» TASK 1
Update the interview text from "I came to the" through "was looking for.", beginning at the words that has "I came to the" and stopping after "was looking for.", with "strategic planning exercise" changed to "organizational review".
» TASK 2
List every organization named in the interview.
» TASK 3
According to the interview, what award did the team win in 2008?

» PROVIDED PASSAGE

....................

How long have you been in P2, and where have you worked?
I started working in P2 in 2007 – about 8 years now. In that time, I’ve only worked at Capital Health, the regional health authority in Halifax, which is now part of Nova Scotia Health.
What attracted you to P2 in the first place?
I came to the practice of P2 through the PR/Communications end of things. I was in media relations for Capital Health and I was quite disenchanted with the work I was doing; I wasn’t having much impact. In 2007, we embarked on a wide-ranging and massive strategic planning exercise and I got involved in the team doing that. The purpose was to change the whole approach and trajectory of the organization and try to really get the public involved in the notion of thinking about their own health and trying to transform the way the organization was delivering health care into something more along the lines of what the public was looking for.
That required a lot of public consultation and that was how I got my teeth cut. I didn’t have a strong understanding at the time of what we were doing, but I guess we were doing it OK: we won the IAP2 Project of the Year award (from IAP2 International) in 2008.

....................

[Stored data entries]

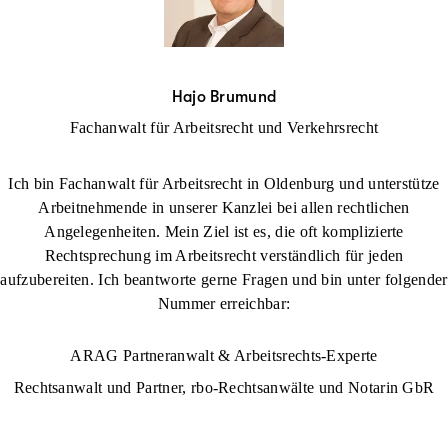
Hajo Brumund
Fachanwalt für Arbeitsrecht und Verkehrsrecht
Ich bin Fachanwalt für Arbeitsrecht in Oldenburg und unterstütze
Arbeitnehmende in unserer Kanzlei bei allen rechtlichen
Angelegenheiten. Mein Ziel ist es, die oft komplizierte
Rechtsprechung im Arbeitsrecht verständlich für jeden
aufzubereiten. Ich beantworte gerne Fragen und bin unter folgender
Nummer erreichbar:
ARAG Partneranwalt & Arbeitsrechts-Experte
Rechtsanwalt und Partner, rbo-Rechtsanwälte und Notarin GbR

....................

» ANSWER 1
I came to the practice of P2 through the PR/Communications end of things. I was in media relations for Capital Health and I was quite disenchanted with the work I was doing; I wasn’t having much impact. In 2007, we embarked on a wide-ranging and massive organizational review and I got involved in the team doing that. The purpose was to change the whole approach and trajectory of the organization and try to really get the public involved in the notion of thinking about their own health and trying to transform the way the organization was delivering health care into something more along the lines of what the public was looking for.

» ANSWER 2
Capital Health, Nova Scotia Health, IAP2 International

» ANSWER 3
The IAP2 Project of the Year award, from IAP2 International.